Work instructions >>
I'd like the data beneath this line reproduced exactly, without any of its images.

Input material >>
--------------------------------

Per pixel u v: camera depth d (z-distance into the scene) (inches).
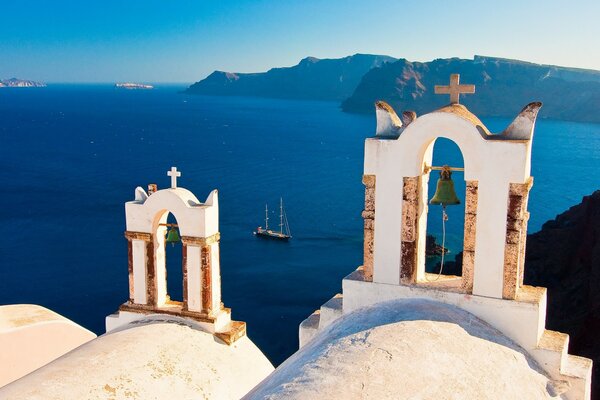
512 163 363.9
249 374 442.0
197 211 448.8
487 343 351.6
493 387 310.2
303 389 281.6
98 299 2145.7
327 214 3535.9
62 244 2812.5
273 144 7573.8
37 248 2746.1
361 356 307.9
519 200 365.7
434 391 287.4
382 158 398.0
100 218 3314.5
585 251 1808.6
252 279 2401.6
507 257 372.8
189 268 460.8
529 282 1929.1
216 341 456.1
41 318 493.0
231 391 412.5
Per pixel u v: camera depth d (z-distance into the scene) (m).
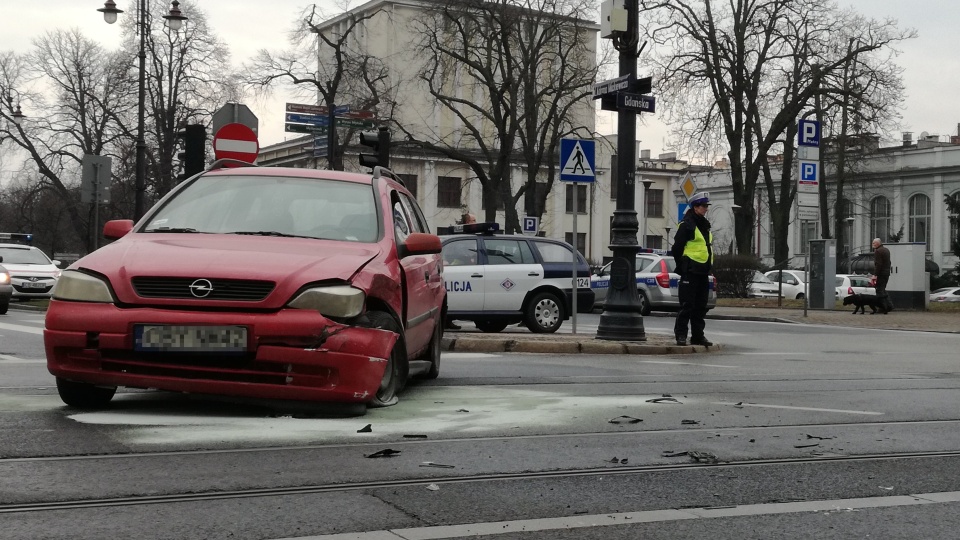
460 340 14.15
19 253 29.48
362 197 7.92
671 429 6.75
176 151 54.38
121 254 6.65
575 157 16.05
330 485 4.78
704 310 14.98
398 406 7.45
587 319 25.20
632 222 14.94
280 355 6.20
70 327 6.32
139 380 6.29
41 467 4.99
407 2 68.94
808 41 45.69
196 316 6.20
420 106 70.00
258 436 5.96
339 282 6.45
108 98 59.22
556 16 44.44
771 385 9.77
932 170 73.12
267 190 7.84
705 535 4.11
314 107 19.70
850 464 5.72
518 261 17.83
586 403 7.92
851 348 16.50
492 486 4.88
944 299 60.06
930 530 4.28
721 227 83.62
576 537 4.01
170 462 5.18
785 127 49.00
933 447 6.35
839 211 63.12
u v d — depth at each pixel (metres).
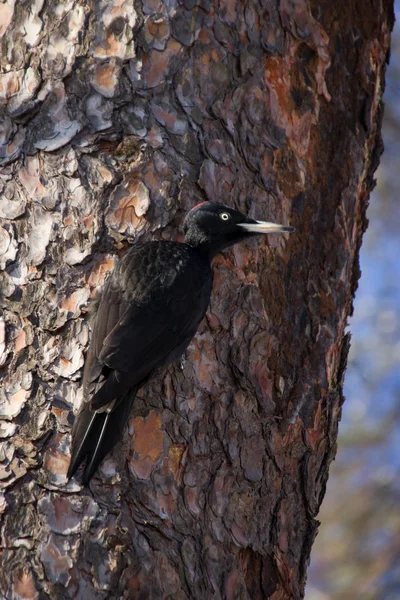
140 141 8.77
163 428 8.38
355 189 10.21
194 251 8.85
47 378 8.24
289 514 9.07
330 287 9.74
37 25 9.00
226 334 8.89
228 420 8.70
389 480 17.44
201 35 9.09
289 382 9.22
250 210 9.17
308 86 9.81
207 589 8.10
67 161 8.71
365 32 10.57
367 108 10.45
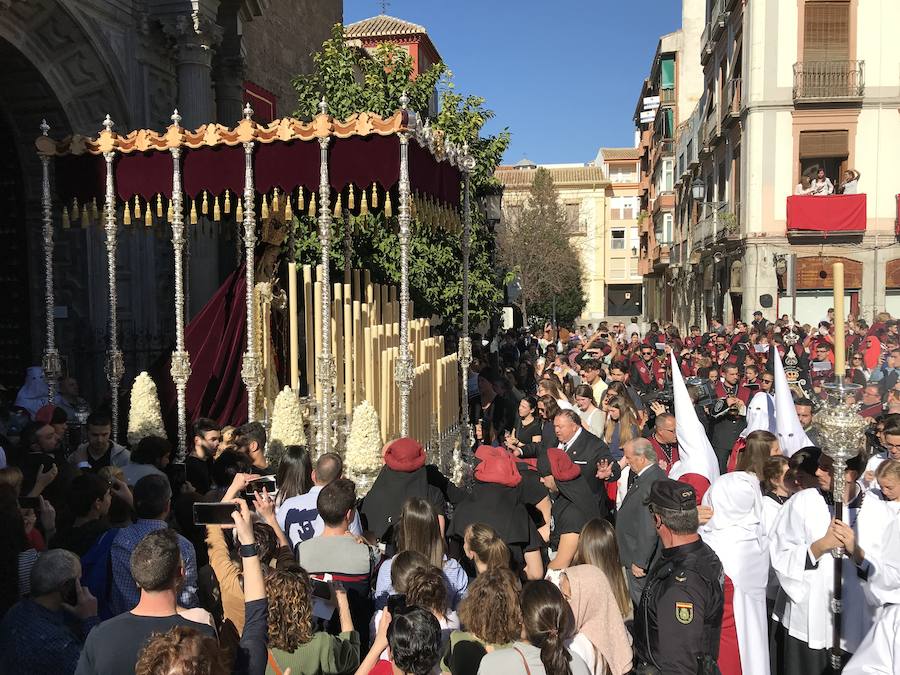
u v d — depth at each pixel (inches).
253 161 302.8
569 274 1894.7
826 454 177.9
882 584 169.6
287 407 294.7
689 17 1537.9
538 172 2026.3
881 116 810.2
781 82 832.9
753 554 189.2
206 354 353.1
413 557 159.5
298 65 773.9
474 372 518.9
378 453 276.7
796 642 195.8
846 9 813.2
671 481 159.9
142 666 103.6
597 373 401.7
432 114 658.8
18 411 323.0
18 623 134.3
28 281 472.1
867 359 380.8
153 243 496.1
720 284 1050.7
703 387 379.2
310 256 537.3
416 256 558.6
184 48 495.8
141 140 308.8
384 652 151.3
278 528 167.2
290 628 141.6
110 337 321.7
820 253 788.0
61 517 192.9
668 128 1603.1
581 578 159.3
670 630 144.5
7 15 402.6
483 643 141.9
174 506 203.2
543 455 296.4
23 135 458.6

--------------------------------

The answer >>
Per pixel u v: camera depth d (z-distance into the scene) (inches).
512 163 363.9
249 374 442.0
197 211 448.8
487 343 351.6
493 387 310.2
303 389 281.6
98 299 2145.7
327 214 3535.9
62 244 2812.5
273 144 7573.8
37 248 2746.1
361 356 307.9
519 200 365.7
434 391 287.4
382 158 398.0
100 218 3314.5
585 251 1808.6
252 279 2401.6
507 257 372.8
189 268 460.8
529 282 1929.1
216 341 456.1
41 318 493.0
231 391 412.5
Per pixel u v: camera depth d (z-distance into the scene) (m).
460 340 14.15
19 253 29.48
362 197 7.92
671 429 6.75
176 151 54.38
121 254 6.65
575 157 16.05
330 485 4.78
704 310 14.98
398 406 7.45
587 319 25.20
632 222 14.94
280 355 6.20
70 327 6.32
139 380 6.29
41 467 4.99
407 2 68.94
808 41 45.69
196 316 6.20
420 106 70.00
258 436 5.96
339 282 6.45
108 98 59.22
556 16 44.44
771 385 9.77
932 170 73.12
267 190 7.84
705 535 4.11
314 107 19.70
850 464 5.72
518 261 17.83
586 403 7.92
851 348 16.50
492 486 4.88
944 299 60.06
930 530 4.28
721 227 83.62
576 537 4.01
170 462 5.18
785 127 49.00
933 447 6.35
839 211 63.12
u v d — depth at each pixel (metres).
140 141 8.77
163 428 8.38
355 189 10.21
194 251 8.85
47 378 8.24
289 514 9.07
330 287 9.74
37 25 9.00
226 334 8.89
228 420 8.70
389 480 17.44
201 35 9.09
289 382 9.22
250 210 9.17
308 86 9.81
207 589 8.10
67 161 8.71
365 32 10.57
367 108 10.45
u v d — depth at each pixel (inches).
253 161 302.8
569 274 1894.7
826 454 177.9
882 584 169.6
287 407 294.7
689 17 1537.9
538 172 2026.3
881 116 810.2
781 82 832.9
753 554 189.2
206 354 353.1
413 557 159.5
298 65 773.9
474 372 518.9
378 453 276.7
796 642 195.8
846 9 813.2
671 481 159.9
142 666 103.6
597 373 401.7
432 114 658.8
18 411 323.0
18 623 134.3
28 281 472.1
867 359 380.8
153 243 496.1
720 284 1050.7
703 387 379.2
310 256 537.3
416 256 558.6
184 48 495.8
141 140 308.8
384 652 151.3
278 528 167.2
290 628 141.6
110 337 321.7
820 253 788.0
61 517 192.9
668 128 1603.1
581 578 159.3
670 630 144.5
7 15 402.6
483 643 141.9
174 506 203.2
543 455 296.4
23 135 458.6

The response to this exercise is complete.